- California Supreme Court Allows Class Actions for Local Tax Refunds
- May 6, 2013 | Authors: Michael M. Mullins; William J. Priest; Kelly J. Salt
- Law Firms: Best Best & Krieger LLP - Los Angeles Office ; Best Best & Krieger LLP - Ontario Office ; Best Best & Krieger LLP - San Diego Office
The California Supreme Court recently ruled that local tax refund claims may be pursued as class actions, even where a city has an existing ordinance prohibiting such claims. The ruling is broad enough to expose local governments to class action refund claims for many other types of local taxes, as well as for assessments, charges and fees. Without legislative amendments from Sacramento, local budgets could be seriously impacted by similar refund claims in the coming years. Local governments are advised to review their taxes, assessments and other revenue sources to ensure that they comply with applicable law, including Propositions 218 and 26.
In McWillams v. City of Long Beach, a class of plaintiffs sought a refund of the city’s local Telephone Users Tax (TUT) on grounds that from 2006 to 2008, the city’s TUT ordinance contained an exemption for telephone service that was also exempt from payment of Federal Excise Tax (FET). The FET exemption is outdated “landline-era” language resulting in a 21st Century loophole that has sparked class action refund litigation in several California cities. Cities with older TUT ordinances (which likely include the outdated FET exemption) should consider voter-approved updates to eliminate potential exposure to TUT refund claims.

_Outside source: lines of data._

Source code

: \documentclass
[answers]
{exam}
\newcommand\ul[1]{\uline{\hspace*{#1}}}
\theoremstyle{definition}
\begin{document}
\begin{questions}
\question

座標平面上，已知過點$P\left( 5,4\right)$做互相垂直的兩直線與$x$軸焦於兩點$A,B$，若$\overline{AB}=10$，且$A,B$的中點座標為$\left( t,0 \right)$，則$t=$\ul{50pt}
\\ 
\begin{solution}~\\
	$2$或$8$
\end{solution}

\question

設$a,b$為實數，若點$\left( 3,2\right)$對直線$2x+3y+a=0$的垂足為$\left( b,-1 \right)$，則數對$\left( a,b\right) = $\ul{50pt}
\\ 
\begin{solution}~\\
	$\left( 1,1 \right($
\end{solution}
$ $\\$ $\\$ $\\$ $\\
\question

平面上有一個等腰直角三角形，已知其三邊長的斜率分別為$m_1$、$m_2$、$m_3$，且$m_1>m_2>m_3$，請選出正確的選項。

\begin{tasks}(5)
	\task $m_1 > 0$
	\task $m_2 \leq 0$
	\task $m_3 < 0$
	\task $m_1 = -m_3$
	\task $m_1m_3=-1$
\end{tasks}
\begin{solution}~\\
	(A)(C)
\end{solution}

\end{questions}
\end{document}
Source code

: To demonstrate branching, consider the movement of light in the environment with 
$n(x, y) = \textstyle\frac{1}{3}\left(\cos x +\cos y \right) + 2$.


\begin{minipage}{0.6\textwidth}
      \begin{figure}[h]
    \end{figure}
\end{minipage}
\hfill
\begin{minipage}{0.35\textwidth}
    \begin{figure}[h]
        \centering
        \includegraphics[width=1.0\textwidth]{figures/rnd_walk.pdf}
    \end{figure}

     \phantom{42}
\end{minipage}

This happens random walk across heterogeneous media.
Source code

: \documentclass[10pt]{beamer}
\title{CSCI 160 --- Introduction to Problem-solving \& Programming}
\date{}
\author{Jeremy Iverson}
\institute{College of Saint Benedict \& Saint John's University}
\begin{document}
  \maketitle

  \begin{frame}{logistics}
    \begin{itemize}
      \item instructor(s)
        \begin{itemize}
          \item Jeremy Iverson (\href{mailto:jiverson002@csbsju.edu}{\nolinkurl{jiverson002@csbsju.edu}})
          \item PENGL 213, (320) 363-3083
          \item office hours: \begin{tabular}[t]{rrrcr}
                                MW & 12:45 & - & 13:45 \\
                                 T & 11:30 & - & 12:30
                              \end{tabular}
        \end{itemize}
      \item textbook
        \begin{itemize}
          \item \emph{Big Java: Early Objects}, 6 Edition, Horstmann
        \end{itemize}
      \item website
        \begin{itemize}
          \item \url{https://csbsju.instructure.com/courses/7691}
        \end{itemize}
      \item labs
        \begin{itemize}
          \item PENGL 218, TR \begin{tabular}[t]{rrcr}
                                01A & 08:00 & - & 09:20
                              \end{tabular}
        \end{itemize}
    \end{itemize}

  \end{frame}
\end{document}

In July, 2011, the California Supreme Court ruled on nearly the same issue in Ardon v. City of Los Angeles, where it also held that plaintiffs may bring a class action for a local TUT refund. As in McWilliams, plaintiffs were claiming a TUT refund based upon the outdated FET exemption in Los Angeles’ ordinance. The Ardon court held that class action refund claims are allowed under the California Government Claims Act (Act) absent a specific refund procedure set forth in any applicable governing claims “statute.” Because Los Angeles did not have a local ordinance prohibiting class action refund claims, the Court did not decide whether an ordinance may serve as a “statute” that can prohibit a class action. (Note that, in response to Ardon, Best Best & Krieger advised its clients at the time to adopt similar ordinances out of an abundance of caution.)
Because Long Beach had a local ordinance prohibiting class actions, the Court directly addressed this issue in McWilliams. Based upon the plain reading of the Act, the Court held that a “statute” governing claims must be a federal or state law, not a local ordinance. The Court further held that Long Beach’s status as a charter city did not alter this result. Therefore, a local ordinance prohibiting class actions (even for charter cities) is no longer effective. Absent a specific federal or state law governing the refund process, the Act applies and a class action for a refund is allowed.
Many forms of local taxes, assessments, fees and charges do not have a specific refund procedure under federal or state law. Therefore, McWilliams allowsthese revenue sources to be challenged by class action litigation. While each individual refund claim may only amount to a few dollars, the “economies of scale” of class actions may encourage more refund litigation.